We would like to prove the following fact:

For any non-negative random variable \(X\) having finite first and second moments, \(\mathbb P(X>0) \ge (\mathbb EX)^2/\mathbb EX^2\).

The proof isn’t difficult. Here are three different ones.

**Proof 1.** We already know from Jensen’s inequality that \(\mathbb E f(X) \ge f(\mathbb E X)\) if \(f\) is convex. This gives \((\mathbb EX)^2/\mathbb EX^2 \le 1\) for any \(X\). The trick to make it be \(\le \mathbb P(X>0)\) is to note that the density at \(X=0\) contributes nothing to any moment. In particular, if \(F_X(t)\) is the distribution function of \(X\), then define a random variable \(Y\) that is \(X\) without the probability at zero, that is, according to the distribution function \(F_Y(t)=(F_X(t)-F_X(0))/(1-F_X(0))\). Then Jensen’s gives \((\mathbb EY)^2/\mathbb EY^2 \le 1\). However, \(\mathbb EY = \mathbb EX / (1-F_X(0)) = \mathbb EX / \mathbb P(X>0)\), and \(\mathbb EY^2 = \mathbb EX^2 / (1-F_X(0)) = \mathbb EX^2 / \mathbb P(X>0)\), so \((\mathbb EX)^2/\mathbb EX^2 = [(\mathbb EY)^2 \mathbb P(X>0)^2] / [\mathbb EY^2 \mathbb P(X>0)] \le \mathbb P(X>0)\). \(\blacksquare\)

The statement would also work for non-positive \(X\), of course; and an analogous statement can be made for arbitrary \(X\) comparing \(\mathbb P(X\ne 0)\) with some combination of moments for the positive and negative parts of \(X\).

**Proof 2.** Apparently this problem can also be proved by an application of the Cauchy-Schwarz inequality. Assume the probability space \((\Omega, \mathcal F, \mathbb P)\). The space of finite second-moment real-valued random variables \(L_2(\Omega)=\{X(\omega):\Omega \to R\}\) with the inner product \(\langle X,Y\rangle_{L_2(\Omega)}=\mathbb E XY\) and induced norm \(\Vert X\Vert_{L_2(\Omega)}=\sqrt{\mathbb EX^2}\) is a Hilbert space (modulo \(L_2\) equivalence). Given this, let us apply Cauchy-Schwarz on the two random variables \(X\) and \(\mathbf 1_{X>0}\):

\((\mathbb E X \mathbf 1_{X>0})^2 \le \mathbb EX^2 \mathbb E\mathbf 1_{X>0}\), specializing to \(L_2(\Omega)\)
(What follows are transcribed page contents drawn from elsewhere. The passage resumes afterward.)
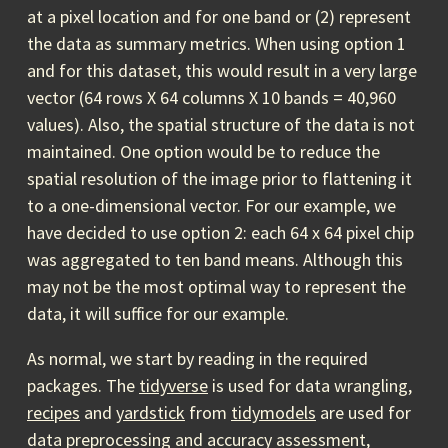
at a pixel location and for one band or (2) represent
the data as summary metrics. When using option 1
and for this dataset, this would result in a very large
vector (64 rows X 64 columns X 10 bands = 40,960
values). Also, the spatial structure of the data is not
maintained. One option would be to reduce the
spatial resolution of the image prior to flattening it
to a one-dimensional vector. For our example, we
have decided to use option 2: each 64 x 64 pixel chip
was aggregated to ten band means. Although this
may not be the most optimal way to represent the
data, it will suffice for our example.
As normal, we start by reading in the required
packages. The
tidyverse
is used for data wrangling,
recipes
and
yardstick
from
tidymodels
are used for
data preprocessing and accuracy assessment,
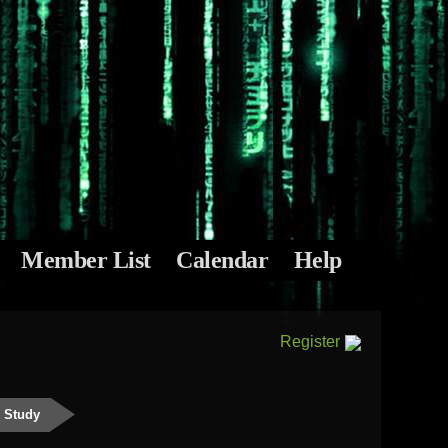
Member List
Calendar
Help
Register
e Study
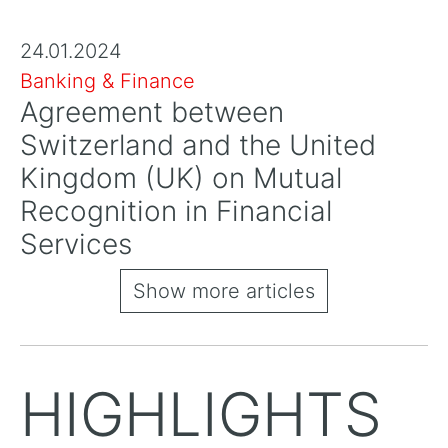
24.01.2024
Banking & Finance
Agreement between
Switzerland and the United
Kingdom (UK) on Mutual
Recognition in Financial
Services
Show more articles
HIGHLIGHTS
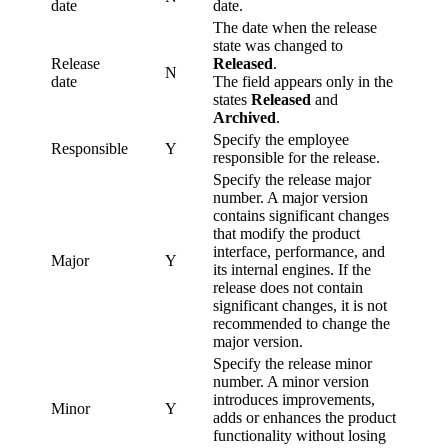
date
date.
The date when the release
state was changed to
Release
Released
.
N
date
The field appears only in the
states
Released
and
Archived
.
Specify the employee
Responsible
Y
responsible for the release.
Specify the release major
number. A major version
contains significant changes
that modify the product
interface, performance, and
Major
Y
its internal engines. If the
release does not contain
significant changes, it is not
recommended to change the
major version.
Specify the release minor
number. A minor version
introduces improvements,
Minor
Y
adds or enhances the product
functionality without losing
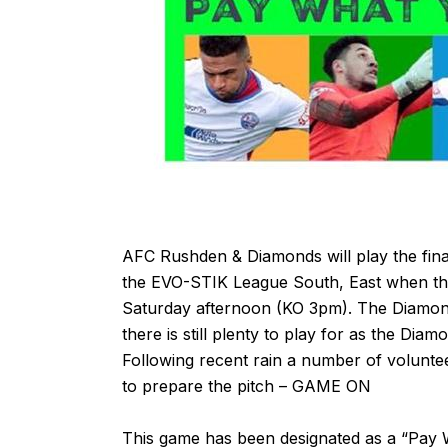
AFC Rushden & Diamonds will play the fina
the EVO-STIK League South, East when t
Saturday afternoon (KO 3pm). The Diamon
there is still plenty to play for as the Dia
Following recent rain a number of volunt
to prepare the pitch – GAME ON
This game has been designated as a “Pay W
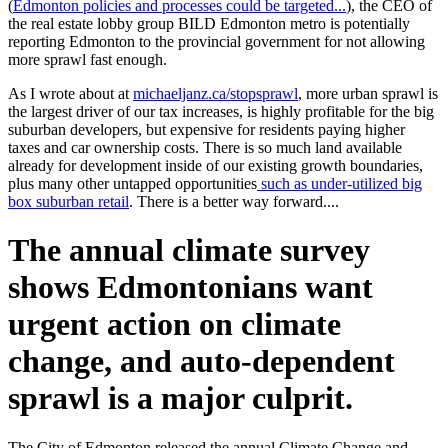
(
Edmonton policies and processes could be targeted...
), the CEO of
the real estate lobby group BILD Edmonton metro is potentially
reporting Edmonton to the provincial government for not allowing
more sprawl fast enough.
As I wrote about at
michaeljanz.ca/stopsprawl
, more urban sprawl is
the largest driver of our tax increases, is highly profitable for the big
suburban developers, but expensive for residents paying higher
taxes and car ownership costs. There is so much land available
already for development inside of our existing growth boundaries,
plus many other untapped opportunities
such as under-utilized big
box suburban retail
. There is a better way forward....
The annual climate survey
shows Edmontonians want
urgent action on climate
change, and auto-dependent
sprawl is a major culprit.
The City of Edmonton released the annual Climate Change and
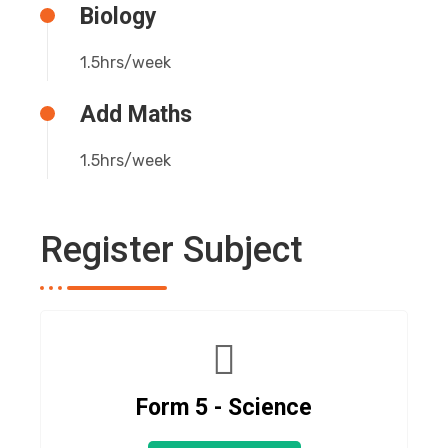
Biology
1.5hrs/week
Add Maths
1.5hrs/week
Register Subject
Form 5 - Science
\((\mathbb E X)^2 \le \mathbb EX^2 \mathbb P(X>0)\), by noting that \(X = X \mathbf 1_{X>0}\). \(\blacksquare\)

This is a special case of something called the Paley-Zygmund inequality. I didn’t know such a thing existed.

**Proof 3.** This one only proves the discrete case. It is well known that for positive discrete random variables \(X\), \(\mathbb EX = \sum_{k=0}^\infty \mathbb P(X>k) = \mathbb P(X>0)+\mathbb P(X>1)+\cdots\). Basically \(\mathbb P(X=1)\) is counted once, \(\mathbb P(X=2)\) is counted twice, and so on. The analogous thing can be derived for \(\mathbb EX^2\), except now we need to count in squares. Happily we also know that squares accumulate by odd integers, i.e. \(n^2=1+3+5+\cdots+(2n-1)\), so \(\mathbb EX^2 = \sum_{k=0}^\infty \mathbb (2k+1) \mathbb P(X>k) = \mathbb P(X>0)+3\mathbb P(X>1)+5\mathbb P(X>2)+\cdots\).

Let’s simplify the notation a bit. Put \(q_k=\mathbb P(X>k)\), then \(q_0\ge q_1\ge q_2 \ge \cdots\). We just need to prove that \(q_0\ge (q_0+q_1+q_2+\cdots)^2 / (q_0+3q_1+5q_2+\cdots)\), which is to say, \((q_0+q_1+q_2+\cdots)^2 \le q_0(q_0+3q_1+5q_2+\cdots)\). The two sides both have limits, so this just requires some accounting. On the left hand side, \((q_0+q_1+q_2+\cdots)^2\) expands to \(q_0^2+(q_1^2+2q_0q_1)+(q_2^2+2q_0q_2+2q_1q_2)+\cdots = Q_0+Q_1+Q_2+\cdots\), where \(Q_k \triangleq q_k^2 + 2 \sum_{i=0}^{k-1} q_iq_k \le (2k+1)q_0q_k \triangleq R_k\). But \(R_0+R_1+R_2+\cdots\) is exactly the right hand side. So the left hand sum is dominated by the right hand sum. \(\blacksquare\)

With some real analysis, this proof could be made to work for random variables that are not discrete, but it might also turn into a special case of Proof 1. In any case, it’s interesting in its own right.